Il dato finale è negativo, il sindaco si può rasserenare e soprattutto può tranquillizzare le insegnanti e gli altri genitori, che si erano allarmati. Poteva essere scritto il nome del paese? Stando ad alcuni sindaci giornalisti sarebbe stato meglio, peccato che così facendo si sarebbe resa riconoscibile la bambina che, infetta o meno, avrebbe avuto la classica lettera scarlatta sul petto.
La privacy dei bambini a maggior ragione su questioni sanitarie va tutelata prima di tutto. Non viviamo a Milano, ci sono realtà in cui a scuola vanno in quindici, anche meno. E quindi? C’era la notizia? Probabile. Si poteva scegliere se scriverla o meno, ma il fatto di partenza era la preoccupazione di un sindaco e la sua azione, documentabile, per togliere ogni dubbio. Finisce quindi così, al meglio.

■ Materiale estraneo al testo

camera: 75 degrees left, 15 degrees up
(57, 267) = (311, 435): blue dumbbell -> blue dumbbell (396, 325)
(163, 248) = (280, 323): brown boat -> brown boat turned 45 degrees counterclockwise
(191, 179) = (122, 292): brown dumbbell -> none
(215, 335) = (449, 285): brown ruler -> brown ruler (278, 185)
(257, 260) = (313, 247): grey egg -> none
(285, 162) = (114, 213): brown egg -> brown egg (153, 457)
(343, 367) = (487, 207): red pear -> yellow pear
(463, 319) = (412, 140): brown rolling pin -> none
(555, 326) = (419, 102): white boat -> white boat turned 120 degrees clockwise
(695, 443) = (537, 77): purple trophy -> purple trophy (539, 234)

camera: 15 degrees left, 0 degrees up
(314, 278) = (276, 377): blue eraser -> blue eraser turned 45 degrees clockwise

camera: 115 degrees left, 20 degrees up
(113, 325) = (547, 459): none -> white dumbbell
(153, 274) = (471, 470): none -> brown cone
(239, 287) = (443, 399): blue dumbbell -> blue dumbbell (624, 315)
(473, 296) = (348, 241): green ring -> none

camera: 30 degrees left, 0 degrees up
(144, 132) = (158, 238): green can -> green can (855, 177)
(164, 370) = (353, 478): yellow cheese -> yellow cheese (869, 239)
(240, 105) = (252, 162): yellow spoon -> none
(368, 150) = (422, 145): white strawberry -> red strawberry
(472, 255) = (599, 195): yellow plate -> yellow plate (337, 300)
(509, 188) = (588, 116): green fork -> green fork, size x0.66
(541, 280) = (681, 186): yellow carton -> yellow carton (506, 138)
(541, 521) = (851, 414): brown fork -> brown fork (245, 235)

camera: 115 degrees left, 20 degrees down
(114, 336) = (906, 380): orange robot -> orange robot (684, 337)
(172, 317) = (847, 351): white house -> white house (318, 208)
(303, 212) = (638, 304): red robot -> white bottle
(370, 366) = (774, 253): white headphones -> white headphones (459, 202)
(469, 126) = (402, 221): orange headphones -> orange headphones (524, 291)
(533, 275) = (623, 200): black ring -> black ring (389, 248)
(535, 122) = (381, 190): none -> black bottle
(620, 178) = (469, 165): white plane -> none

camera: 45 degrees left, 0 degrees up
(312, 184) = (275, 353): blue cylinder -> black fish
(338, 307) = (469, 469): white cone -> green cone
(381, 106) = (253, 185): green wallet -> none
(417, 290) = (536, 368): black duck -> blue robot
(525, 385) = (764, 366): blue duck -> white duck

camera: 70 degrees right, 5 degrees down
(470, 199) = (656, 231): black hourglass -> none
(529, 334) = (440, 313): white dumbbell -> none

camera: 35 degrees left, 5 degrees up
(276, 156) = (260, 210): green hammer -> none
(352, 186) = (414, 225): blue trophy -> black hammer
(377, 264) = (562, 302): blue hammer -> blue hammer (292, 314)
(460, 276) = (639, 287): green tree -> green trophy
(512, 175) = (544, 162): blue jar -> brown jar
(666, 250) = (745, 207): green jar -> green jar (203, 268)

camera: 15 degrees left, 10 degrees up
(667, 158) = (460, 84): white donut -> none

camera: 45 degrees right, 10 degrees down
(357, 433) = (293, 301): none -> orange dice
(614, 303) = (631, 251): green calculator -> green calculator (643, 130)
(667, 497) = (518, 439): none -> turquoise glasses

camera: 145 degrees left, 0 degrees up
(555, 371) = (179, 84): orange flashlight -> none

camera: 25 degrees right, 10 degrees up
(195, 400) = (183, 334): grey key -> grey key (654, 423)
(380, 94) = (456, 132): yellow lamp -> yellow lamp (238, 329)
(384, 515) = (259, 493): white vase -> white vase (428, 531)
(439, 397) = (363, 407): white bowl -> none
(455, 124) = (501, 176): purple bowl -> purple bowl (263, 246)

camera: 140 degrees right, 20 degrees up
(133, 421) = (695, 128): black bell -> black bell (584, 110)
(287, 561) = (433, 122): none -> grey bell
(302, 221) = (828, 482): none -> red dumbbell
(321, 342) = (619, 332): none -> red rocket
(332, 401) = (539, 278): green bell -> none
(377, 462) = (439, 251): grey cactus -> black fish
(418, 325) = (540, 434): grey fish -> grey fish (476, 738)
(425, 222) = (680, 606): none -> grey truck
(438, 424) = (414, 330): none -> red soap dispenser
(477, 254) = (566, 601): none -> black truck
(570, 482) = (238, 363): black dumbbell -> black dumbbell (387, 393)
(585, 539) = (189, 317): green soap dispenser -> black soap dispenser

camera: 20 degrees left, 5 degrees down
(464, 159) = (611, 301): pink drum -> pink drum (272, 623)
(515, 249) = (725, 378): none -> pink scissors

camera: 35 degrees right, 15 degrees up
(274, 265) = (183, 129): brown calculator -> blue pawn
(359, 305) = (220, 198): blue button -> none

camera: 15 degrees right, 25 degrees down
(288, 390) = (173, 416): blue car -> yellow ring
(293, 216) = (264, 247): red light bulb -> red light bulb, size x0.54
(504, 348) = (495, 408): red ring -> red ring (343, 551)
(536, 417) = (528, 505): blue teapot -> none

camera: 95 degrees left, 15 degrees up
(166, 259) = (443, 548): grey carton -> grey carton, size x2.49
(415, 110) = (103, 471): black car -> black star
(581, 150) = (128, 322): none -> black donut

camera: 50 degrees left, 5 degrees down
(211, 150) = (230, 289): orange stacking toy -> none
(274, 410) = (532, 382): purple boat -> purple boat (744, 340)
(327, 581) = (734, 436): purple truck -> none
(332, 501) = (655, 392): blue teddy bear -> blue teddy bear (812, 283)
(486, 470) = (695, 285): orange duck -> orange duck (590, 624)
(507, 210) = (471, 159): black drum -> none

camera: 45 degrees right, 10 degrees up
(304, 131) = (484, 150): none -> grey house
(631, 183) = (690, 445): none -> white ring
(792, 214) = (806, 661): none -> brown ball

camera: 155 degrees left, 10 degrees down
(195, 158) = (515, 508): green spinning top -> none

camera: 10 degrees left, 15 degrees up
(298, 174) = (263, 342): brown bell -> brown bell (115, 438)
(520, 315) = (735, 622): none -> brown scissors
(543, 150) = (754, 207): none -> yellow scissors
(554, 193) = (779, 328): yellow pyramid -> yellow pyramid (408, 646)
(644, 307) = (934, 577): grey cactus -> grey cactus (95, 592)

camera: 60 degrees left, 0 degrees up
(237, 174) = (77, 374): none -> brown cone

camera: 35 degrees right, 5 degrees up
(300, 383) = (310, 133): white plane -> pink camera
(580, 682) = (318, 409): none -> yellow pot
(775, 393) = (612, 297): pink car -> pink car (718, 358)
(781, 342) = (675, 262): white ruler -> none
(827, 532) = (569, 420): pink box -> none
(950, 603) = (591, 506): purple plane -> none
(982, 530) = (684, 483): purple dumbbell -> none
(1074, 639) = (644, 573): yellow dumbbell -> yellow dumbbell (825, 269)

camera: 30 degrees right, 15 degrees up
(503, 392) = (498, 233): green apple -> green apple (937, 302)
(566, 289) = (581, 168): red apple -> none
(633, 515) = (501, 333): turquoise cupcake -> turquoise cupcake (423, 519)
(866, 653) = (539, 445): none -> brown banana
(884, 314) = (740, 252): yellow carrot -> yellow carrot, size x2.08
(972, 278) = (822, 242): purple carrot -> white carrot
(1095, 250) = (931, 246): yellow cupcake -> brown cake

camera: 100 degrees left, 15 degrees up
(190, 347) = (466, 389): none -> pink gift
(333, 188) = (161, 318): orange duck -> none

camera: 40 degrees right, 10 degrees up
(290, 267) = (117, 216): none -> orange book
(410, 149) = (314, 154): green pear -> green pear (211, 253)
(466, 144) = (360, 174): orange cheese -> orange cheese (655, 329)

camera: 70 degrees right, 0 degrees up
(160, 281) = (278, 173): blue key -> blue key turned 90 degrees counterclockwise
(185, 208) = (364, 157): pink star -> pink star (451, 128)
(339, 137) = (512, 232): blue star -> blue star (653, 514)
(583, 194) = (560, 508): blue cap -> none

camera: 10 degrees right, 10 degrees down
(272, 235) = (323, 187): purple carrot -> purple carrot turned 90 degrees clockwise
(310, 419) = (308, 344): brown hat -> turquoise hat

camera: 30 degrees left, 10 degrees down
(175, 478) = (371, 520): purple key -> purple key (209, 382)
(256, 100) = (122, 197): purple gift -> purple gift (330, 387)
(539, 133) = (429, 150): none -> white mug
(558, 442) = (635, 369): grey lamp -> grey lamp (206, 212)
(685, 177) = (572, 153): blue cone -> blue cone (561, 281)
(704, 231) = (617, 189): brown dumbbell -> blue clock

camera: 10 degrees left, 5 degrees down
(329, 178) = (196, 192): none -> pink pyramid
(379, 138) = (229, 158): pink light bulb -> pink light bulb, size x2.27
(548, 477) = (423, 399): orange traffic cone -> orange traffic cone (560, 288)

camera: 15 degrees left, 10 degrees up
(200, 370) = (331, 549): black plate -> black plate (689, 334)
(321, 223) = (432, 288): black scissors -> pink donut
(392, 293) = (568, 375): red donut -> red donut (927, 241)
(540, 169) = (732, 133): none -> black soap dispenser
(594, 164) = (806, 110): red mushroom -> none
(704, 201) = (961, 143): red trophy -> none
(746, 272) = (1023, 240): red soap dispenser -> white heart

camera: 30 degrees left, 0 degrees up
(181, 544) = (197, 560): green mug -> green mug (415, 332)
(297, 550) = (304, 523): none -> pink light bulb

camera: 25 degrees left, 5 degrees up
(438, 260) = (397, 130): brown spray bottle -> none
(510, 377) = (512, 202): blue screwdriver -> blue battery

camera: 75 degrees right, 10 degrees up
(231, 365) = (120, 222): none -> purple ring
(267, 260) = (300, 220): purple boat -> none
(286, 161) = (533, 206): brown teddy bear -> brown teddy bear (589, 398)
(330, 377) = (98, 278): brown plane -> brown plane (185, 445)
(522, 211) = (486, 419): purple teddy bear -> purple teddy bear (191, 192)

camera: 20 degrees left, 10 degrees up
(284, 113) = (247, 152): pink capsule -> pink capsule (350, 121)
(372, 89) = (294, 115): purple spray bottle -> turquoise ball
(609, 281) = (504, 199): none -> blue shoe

Ma resta anche la richiesta di tanti altri sindaci al presidente della conferenza dei sindaci, ovvero Paolo Calcinaro, di convocare un incontro proprio per definire i protocolli, per sapere, per capire come fare, anche per come rapportarsi coni media. Quel sindaco di paese ha fatto la cosa più giusta, ha chiesto al sistema di verificare. Per cui, giusto smentire, giusto chiarire, ma anche corretto dire che ‘è stato verificata la segnalazione di un sindaco, tra l’altro supportata dai colleghi confinanti, e che non ci sono problemi. Tradotto, lunedì la bambina tornerà a scuola senza essere guardata con sospetto dal compagno di banco.
C’è stato allarme, sì è indiscutibile. Si poteva fare meglio? Probabile. Come si spera faranno meglio tanti sindaci amanti dei social quando faranno un nuovo post allarmante che però loro chiamano prevenzione.